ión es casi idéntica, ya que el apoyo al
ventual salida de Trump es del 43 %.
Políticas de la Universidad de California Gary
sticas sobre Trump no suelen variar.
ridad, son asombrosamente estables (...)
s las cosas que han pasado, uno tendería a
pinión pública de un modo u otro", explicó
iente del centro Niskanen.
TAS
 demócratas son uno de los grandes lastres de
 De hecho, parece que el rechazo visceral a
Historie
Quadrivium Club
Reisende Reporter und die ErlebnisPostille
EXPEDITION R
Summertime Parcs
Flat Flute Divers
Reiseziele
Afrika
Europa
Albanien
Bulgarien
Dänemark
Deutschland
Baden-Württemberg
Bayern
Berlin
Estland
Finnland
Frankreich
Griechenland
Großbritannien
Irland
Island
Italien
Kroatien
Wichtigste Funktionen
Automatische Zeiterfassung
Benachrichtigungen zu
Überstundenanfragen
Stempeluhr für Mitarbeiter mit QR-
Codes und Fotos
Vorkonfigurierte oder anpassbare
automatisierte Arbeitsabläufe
--
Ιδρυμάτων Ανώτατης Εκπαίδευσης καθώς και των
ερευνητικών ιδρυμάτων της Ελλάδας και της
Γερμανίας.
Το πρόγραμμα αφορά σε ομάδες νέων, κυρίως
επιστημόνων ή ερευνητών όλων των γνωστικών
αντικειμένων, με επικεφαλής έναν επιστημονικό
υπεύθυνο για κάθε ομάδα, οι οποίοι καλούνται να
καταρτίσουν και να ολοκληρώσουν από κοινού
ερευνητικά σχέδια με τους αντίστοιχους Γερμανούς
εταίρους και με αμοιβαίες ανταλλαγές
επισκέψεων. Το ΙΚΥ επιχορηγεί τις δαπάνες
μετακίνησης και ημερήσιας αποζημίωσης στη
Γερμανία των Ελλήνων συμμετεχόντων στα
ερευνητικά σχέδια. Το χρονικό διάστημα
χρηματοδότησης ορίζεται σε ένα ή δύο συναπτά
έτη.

→ WORK TO BE COMPLETED
Print exactly the lines above, between the one holding "Deutschland" and the one holding "automatisierte Arbeitsabläufe", inclusive, and nothing besides.

→ RESULT OF THE TASK
Deutschland
Baden-Württemberg
Bayern
Berlin
Estland
Finnland
Frankreich
Griechenland
Großbritannien
Irland
Island
Italien
Kroatien
Wichtigste Funktionen
Automatische Zeiterfassung
Benachrichtigungen zu
Überstundenanfragen
Stempeluhr für Mitarbeiter mit QR-
Codes und Fotos
Vorkonfigurierte oder anpassbare
automatisierte Arbeitsabläufe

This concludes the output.